Nina me prend le bras et comme d’habitude, nous montons à notre tour dans le bus déjà plein. Je regarde autour de nous et à l’extérieur cherchant l’homme sans espoir. Seuls des visages inconnus mais terriblement habituels nous entourent. Je les ai certainement vue plus souvent que cet homme et pourtant son visage m’a paru tout de suite plus familier. C’était comme s’il habitait mes songes avant d’habiter pendant quelques jours ma réalité.

Je regarde les gens autour de moi. Certaines personnes ont le visage fermé, certainement préoccupées par des tâches professionnelles, d’autres sourient à leurs collègues, soulagés que leur journée soit terminée. Peut-être que ce soir, ils se mettront devant la télé pour se projeter dans une vie qui ne leur appartient pas ? Je connais ce besoin. D’autres retrouveront certainement leur famille, passant leur soirée entre les devoirs et les moments partagés. Est-ce qu’ils se contentent de leur réalité ? Est-ce qu’ils sont vivants ? Perdu dans notre routine, je me demande si on se rend vraiment compte à quel point on est anesthésié.

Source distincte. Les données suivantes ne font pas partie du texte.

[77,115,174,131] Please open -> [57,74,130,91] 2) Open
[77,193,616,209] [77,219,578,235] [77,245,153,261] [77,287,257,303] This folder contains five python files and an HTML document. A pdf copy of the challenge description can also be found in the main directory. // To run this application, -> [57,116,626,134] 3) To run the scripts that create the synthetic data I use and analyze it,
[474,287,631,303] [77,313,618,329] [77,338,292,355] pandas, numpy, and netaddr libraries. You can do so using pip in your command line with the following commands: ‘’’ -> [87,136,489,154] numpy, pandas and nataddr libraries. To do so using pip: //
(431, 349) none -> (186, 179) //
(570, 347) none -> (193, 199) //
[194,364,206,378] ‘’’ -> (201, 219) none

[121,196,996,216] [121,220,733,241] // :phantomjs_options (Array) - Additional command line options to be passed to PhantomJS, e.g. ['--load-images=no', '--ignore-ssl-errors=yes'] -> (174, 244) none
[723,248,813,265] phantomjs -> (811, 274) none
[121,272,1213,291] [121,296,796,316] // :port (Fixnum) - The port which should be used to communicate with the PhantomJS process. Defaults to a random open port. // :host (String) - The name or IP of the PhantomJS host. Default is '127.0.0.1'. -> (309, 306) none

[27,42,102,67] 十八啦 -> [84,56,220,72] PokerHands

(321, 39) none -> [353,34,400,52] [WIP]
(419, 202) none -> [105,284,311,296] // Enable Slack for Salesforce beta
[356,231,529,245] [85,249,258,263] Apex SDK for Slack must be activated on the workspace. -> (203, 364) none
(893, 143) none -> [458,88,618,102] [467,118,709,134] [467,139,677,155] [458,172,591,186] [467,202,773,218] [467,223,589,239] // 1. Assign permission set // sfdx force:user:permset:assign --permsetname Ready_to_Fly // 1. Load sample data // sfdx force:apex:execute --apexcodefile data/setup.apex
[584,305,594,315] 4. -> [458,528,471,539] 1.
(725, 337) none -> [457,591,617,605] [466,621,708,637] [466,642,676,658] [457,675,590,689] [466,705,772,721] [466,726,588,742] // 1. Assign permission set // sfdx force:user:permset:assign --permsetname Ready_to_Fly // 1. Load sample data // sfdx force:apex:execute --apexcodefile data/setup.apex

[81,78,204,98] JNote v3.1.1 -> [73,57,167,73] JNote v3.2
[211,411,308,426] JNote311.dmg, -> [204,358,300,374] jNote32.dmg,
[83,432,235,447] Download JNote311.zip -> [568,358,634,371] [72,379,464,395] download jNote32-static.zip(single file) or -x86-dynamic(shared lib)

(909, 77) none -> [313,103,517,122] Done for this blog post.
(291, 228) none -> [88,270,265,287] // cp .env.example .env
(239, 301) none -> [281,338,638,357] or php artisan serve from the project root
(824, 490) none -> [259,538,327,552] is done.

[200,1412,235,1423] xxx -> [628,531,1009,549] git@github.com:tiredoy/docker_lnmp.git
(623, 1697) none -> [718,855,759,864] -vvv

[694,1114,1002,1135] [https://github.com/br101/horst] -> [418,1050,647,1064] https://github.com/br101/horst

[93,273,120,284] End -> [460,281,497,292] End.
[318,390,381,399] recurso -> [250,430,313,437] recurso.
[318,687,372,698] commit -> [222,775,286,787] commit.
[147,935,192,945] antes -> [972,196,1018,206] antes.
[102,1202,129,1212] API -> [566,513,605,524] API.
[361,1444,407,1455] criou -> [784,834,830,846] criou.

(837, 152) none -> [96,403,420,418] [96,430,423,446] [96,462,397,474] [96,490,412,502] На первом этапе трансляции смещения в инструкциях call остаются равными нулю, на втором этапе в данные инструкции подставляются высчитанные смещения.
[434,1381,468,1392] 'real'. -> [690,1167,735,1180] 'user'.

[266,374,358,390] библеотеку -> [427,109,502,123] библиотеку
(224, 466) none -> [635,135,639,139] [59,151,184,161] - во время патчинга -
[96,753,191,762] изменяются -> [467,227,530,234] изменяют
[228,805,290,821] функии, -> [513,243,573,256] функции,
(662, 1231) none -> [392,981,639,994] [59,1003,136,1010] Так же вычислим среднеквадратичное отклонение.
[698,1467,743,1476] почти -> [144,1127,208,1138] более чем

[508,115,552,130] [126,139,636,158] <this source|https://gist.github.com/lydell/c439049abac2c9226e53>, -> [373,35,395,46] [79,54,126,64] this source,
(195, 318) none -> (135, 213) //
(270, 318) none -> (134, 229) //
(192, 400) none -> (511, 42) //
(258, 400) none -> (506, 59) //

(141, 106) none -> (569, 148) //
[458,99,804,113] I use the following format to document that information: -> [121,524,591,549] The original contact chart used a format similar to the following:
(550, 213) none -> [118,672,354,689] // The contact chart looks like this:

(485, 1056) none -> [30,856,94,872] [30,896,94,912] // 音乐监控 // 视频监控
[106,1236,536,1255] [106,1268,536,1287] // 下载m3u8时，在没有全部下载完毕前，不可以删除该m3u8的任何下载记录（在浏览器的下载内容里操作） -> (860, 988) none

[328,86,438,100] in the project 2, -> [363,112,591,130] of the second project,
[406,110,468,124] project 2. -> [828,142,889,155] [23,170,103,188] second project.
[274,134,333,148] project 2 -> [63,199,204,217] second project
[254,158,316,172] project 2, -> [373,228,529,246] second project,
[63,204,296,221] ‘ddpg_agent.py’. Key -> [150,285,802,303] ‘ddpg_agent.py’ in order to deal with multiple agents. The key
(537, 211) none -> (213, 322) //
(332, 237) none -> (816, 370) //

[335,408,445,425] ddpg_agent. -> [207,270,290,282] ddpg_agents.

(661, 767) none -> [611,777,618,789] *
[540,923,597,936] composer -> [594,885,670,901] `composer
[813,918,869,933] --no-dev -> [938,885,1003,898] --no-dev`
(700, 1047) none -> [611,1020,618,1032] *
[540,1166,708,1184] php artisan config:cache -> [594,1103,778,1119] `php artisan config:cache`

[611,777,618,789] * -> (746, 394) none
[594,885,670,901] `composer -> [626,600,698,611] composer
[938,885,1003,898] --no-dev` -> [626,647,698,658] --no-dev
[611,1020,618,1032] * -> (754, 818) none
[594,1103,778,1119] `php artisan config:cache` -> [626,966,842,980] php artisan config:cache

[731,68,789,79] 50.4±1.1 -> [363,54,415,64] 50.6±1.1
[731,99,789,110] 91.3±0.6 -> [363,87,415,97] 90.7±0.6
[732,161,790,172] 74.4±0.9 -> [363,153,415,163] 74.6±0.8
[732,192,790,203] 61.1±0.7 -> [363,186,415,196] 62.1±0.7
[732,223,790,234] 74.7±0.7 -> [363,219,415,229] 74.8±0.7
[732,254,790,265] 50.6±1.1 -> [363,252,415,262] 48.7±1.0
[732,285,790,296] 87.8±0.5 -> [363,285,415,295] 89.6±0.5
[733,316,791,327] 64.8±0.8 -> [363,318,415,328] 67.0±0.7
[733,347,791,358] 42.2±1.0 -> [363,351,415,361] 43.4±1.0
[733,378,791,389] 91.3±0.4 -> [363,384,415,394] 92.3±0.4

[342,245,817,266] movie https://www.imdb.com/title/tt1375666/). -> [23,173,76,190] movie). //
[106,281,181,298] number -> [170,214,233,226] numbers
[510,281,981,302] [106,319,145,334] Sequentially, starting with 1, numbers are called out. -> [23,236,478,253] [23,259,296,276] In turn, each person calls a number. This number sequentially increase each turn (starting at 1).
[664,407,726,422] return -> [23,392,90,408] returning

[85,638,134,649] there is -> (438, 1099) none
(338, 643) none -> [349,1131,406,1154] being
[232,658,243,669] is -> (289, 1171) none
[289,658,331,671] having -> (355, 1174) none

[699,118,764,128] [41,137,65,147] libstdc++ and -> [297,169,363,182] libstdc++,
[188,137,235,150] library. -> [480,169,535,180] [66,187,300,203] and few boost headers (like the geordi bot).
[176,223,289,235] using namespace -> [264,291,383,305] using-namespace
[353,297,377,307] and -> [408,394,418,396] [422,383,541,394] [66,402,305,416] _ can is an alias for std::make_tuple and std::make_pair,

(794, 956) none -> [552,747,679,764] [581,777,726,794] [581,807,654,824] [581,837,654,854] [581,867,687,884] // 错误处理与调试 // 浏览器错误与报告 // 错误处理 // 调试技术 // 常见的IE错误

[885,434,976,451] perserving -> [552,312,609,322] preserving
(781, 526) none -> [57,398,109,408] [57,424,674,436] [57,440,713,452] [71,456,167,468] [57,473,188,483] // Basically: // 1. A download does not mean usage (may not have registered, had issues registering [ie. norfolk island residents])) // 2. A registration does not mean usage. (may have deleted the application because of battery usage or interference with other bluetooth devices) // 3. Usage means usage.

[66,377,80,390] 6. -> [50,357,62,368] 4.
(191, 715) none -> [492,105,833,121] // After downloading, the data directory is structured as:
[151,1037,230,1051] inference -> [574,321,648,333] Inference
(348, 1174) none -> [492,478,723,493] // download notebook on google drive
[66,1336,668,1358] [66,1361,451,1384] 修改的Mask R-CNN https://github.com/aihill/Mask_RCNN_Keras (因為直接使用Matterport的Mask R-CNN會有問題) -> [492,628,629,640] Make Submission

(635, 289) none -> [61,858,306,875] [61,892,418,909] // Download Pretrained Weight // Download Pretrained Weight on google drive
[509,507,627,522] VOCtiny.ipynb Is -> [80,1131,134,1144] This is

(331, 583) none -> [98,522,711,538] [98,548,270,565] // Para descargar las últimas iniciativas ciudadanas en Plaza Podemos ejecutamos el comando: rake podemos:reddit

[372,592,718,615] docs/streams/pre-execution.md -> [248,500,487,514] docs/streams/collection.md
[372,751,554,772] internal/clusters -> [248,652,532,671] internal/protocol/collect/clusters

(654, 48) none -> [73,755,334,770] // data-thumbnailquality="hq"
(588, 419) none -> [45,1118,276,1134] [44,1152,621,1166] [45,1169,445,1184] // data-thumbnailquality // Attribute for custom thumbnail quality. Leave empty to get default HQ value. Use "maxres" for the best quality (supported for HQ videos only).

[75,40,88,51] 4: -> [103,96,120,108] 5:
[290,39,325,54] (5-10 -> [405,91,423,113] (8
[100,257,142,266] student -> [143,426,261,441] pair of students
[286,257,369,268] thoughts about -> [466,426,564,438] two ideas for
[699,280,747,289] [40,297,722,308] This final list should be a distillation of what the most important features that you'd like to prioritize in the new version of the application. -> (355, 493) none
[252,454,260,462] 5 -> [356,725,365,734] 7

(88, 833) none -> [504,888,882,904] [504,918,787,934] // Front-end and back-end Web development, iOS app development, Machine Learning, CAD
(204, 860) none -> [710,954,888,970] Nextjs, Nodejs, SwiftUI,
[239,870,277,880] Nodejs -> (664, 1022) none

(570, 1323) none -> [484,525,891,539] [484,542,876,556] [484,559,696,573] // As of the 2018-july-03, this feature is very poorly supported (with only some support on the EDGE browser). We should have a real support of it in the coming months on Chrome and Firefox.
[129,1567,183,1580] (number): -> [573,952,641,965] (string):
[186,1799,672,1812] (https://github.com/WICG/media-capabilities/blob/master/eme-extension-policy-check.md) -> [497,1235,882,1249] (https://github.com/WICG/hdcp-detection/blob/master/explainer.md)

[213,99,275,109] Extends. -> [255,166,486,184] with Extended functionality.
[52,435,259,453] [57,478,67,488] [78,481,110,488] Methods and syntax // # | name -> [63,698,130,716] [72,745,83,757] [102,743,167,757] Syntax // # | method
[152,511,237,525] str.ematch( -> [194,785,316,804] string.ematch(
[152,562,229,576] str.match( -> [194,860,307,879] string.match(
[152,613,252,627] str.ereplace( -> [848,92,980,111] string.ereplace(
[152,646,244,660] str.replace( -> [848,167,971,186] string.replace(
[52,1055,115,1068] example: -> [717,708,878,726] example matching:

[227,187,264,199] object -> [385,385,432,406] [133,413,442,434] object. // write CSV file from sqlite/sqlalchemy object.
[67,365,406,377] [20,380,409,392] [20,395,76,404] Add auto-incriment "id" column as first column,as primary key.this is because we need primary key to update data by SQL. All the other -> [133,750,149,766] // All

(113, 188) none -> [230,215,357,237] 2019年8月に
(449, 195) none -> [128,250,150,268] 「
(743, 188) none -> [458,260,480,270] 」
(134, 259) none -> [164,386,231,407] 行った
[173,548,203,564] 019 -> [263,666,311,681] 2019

Une sensation douloureuse envahit brusquement mon cœur. Il bat fortement et une désagréable sueur froide remonte mon cou. Les passagers sont de plus en plus nombreux, me serrant contre Nina qui a le sourire aux lèvres. J’ai l’impression de devenir toute petite dans cet espace où les autres semblent prendre toute la place. Ma respiration devient saccadée. Je me sens submergée par l’angoisse de ce quotidien qui m’apparaît si envahissant. Je prends une grande inspiration tentant de me calmer, mais le bus se met à trembler et mon cœur se met à battre plus douloureusement encore. Le brouhaha des conversations qui ont repris devient assourdissant. Ma tête tourne. Mes tempes battent violemment. Je ne supporte plus d’entendre ce bruit. Je ne supporte plus cette proximité, les discussions monotones, les odeurs de ces corps qui s’accumulent dans cet espace confiné…

— Je veux sortir !!!!

Nina et les passagers qui nous entourent se retournent vers moi surpris. Je les vois flous. J’ai l’impression de respirer directement l’air toxique qui ressort de leur poumon. J’ai besoin d’air frais. J’ai besoin de respirer, de sortir de cette boucle infernale.

— Le bus va démarrer Lola, me dit calmement Nina.

Je la regarde la suppliant du regard de m’écouter.

— Je veux sortir. Je dois sortir !!!